En estos mismos tiempos revolucionarios, una gavilla de dictadores ha entrado y salido una y otra vez de nuestro país, se han paseado a su gusto y han opinado sobre la política interna. Uno de ellos se dio el lujo de reprimir con sus gorilas a mujeres ecuatorianas en las narices de las autoridades y de la Policía Nacional. A delincuentes procesados y condenados en sus países los han disfrazado de periodistas y académicos para que pontifiquen sobre la política ecuatoriana en los medios gubernamentales. A la pareja de máximos exponentes de la corrupción en el continente se les homenajeó con monumento y condecoración. En todas esas ocasiones quedó arrumado el lirismo de la altivez y la soberanía que plasmaron en la Constitución y que repiten a diario en las tarimas. En el caso de Lilian Tintori demostraron que la famosa ciudadanía universal no es más que retórica y de paso se burlaron olímpicamente de la ley que acaban de aprobar ellos mismos en la Asamblea.

Después de diez años, ya no llaman la atención las contradicciones de las mentes lúcidas ni la falsedad del discurso grandilocuente. Pero este último episodio cobra relevancia porque se supone que al haber ocurrido en medio del proceso electoral podría tener consecuencias concretas. En ese sentido, lo primero que se puede pensar es que, si al gobierno saliente se lo acusa de autoritario, constituye una torpeza impedir la entrada de una persona que se ha convertido en símbolo mundial de la lucha por los derechos humanos. Un elemental cálculo de los resultados de esta acción indicaría que pesan más los costos que los beneficios. Un acto de intolerancia, como fue este, entregaría en bandeja de plata argumentos para los opositores.

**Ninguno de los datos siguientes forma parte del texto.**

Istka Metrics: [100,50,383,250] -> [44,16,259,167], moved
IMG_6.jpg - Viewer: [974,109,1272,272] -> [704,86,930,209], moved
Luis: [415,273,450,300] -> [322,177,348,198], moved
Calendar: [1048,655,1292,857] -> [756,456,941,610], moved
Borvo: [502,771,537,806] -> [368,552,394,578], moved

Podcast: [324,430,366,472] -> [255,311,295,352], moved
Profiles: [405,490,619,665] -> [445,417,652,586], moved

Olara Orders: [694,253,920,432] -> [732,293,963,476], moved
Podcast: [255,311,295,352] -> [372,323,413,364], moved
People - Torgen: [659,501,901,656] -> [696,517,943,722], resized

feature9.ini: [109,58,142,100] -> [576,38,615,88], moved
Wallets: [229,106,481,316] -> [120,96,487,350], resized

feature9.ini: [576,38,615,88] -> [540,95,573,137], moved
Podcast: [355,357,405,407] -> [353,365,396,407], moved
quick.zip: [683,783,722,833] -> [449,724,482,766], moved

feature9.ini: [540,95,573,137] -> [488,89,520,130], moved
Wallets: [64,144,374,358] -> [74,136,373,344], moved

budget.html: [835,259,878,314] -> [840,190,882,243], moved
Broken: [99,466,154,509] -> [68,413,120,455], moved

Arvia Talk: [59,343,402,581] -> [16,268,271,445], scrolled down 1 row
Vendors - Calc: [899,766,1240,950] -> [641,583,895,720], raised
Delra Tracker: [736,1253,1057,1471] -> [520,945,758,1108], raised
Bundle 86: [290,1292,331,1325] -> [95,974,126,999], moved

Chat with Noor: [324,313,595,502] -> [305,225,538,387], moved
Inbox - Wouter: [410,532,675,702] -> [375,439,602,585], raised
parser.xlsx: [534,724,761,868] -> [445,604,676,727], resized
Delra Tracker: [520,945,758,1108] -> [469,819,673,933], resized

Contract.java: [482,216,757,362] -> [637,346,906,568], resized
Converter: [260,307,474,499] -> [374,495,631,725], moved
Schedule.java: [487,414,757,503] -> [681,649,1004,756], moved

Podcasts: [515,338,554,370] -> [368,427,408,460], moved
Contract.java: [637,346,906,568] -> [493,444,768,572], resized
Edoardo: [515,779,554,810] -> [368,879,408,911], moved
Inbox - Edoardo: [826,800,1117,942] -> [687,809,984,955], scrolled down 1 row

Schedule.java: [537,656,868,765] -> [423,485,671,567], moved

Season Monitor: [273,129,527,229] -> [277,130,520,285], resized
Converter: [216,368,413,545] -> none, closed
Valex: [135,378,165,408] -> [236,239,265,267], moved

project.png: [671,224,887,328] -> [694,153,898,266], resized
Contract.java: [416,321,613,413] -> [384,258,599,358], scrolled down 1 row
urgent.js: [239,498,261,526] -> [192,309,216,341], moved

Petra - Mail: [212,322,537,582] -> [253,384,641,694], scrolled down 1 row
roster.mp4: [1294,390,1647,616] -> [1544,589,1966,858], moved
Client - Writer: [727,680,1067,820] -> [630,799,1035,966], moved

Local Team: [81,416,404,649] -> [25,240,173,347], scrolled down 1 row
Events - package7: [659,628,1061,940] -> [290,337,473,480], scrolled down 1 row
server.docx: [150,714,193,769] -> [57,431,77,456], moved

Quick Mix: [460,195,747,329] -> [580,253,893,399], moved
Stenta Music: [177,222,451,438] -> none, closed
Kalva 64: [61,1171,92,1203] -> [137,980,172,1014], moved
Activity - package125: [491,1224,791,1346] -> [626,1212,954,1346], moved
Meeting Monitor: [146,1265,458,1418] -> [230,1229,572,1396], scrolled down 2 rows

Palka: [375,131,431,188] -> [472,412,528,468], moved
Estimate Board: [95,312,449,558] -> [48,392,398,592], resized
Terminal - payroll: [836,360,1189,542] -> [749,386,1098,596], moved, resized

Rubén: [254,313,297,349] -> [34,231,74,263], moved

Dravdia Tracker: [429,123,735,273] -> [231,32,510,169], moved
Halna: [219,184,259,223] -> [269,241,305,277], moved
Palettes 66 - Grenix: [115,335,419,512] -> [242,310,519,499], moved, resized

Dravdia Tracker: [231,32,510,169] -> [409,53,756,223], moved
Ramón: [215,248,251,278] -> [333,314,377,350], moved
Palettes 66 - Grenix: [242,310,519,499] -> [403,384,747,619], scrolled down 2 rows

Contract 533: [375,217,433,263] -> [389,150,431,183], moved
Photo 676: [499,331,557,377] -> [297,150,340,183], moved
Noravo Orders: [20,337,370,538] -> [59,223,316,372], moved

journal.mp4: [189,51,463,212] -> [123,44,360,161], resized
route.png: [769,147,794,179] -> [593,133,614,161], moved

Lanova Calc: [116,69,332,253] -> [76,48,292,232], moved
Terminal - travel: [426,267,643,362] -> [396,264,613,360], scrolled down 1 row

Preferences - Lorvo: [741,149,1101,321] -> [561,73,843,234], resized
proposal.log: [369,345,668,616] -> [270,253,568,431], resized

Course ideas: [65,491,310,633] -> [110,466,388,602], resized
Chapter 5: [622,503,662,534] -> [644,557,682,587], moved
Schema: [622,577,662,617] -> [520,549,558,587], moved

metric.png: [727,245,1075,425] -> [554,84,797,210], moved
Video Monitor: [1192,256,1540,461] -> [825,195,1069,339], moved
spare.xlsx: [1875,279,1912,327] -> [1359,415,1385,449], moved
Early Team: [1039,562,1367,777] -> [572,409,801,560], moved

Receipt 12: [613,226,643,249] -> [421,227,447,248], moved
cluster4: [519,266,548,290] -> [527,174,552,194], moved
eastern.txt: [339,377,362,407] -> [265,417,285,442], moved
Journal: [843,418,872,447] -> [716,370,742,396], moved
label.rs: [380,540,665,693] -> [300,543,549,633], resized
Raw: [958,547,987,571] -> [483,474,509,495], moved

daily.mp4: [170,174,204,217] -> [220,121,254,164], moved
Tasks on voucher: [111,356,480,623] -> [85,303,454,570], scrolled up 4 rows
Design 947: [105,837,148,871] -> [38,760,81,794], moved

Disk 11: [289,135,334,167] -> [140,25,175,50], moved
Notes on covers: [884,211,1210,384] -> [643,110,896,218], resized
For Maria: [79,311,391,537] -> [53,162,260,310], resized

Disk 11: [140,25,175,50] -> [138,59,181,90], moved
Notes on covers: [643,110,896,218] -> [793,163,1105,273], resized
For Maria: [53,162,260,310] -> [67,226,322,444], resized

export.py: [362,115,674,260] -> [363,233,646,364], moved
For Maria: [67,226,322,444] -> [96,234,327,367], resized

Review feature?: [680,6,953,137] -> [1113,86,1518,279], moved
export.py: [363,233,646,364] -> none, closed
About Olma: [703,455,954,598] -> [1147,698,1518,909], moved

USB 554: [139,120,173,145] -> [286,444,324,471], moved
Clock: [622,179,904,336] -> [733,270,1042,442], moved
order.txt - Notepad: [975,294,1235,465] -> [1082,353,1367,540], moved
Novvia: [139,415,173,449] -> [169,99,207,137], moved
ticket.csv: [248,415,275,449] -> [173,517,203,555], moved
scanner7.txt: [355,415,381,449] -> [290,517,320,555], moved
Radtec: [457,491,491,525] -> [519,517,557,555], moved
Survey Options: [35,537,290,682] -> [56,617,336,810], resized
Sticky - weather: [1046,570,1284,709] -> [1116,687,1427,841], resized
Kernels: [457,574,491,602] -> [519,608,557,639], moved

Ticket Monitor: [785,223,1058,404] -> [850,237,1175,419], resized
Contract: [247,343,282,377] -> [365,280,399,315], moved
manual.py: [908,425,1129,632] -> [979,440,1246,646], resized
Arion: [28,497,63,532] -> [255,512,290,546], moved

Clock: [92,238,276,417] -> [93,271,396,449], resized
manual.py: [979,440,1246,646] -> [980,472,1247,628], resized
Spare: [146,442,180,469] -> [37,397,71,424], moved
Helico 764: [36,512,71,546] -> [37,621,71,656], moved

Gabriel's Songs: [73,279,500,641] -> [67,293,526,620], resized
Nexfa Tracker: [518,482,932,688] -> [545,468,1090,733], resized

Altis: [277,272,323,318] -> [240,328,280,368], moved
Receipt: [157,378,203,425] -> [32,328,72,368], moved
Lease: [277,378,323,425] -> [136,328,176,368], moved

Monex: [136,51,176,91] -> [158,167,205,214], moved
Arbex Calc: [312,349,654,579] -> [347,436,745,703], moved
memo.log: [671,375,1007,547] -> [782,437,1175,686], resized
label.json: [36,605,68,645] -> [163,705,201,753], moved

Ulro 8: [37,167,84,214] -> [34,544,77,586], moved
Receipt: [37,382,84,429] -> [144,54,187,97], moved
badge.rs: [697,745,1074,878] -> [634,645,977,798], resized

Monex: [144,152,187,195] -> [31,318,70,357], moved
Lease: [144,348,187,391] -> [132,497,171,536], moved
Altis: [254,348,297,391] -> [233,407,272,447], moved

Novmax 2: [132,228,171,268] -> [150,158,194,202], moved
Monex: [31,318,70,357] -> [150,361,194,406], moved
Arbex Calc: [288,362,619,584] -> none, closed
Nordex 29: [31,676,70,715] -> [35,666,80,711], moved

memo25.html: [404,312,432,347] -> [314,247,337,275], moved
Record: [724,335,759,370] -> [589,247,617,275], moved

Pero ese supuesto tiene dos premisas básicas. La primera es que la mayoría de la población comparta y defienda los principios de tolerancia y de libertad de expresión. Si fuera así, a esta altura ya debería haber decenas de comunicados de protesta. La segunda es que la oposición se abandere del caso y lo presente como evidencia de las acusaciones que ha venido formulando. Sin embargo, hasta ahora ninguna de las dos premisas se ha cumplido. La sociedad permanece impávida y la oposición apenas susurra generalidades. Por ello, el Gobierno y su candidato pueden respirar tranquilos y regodearse de su ciudadanía universal.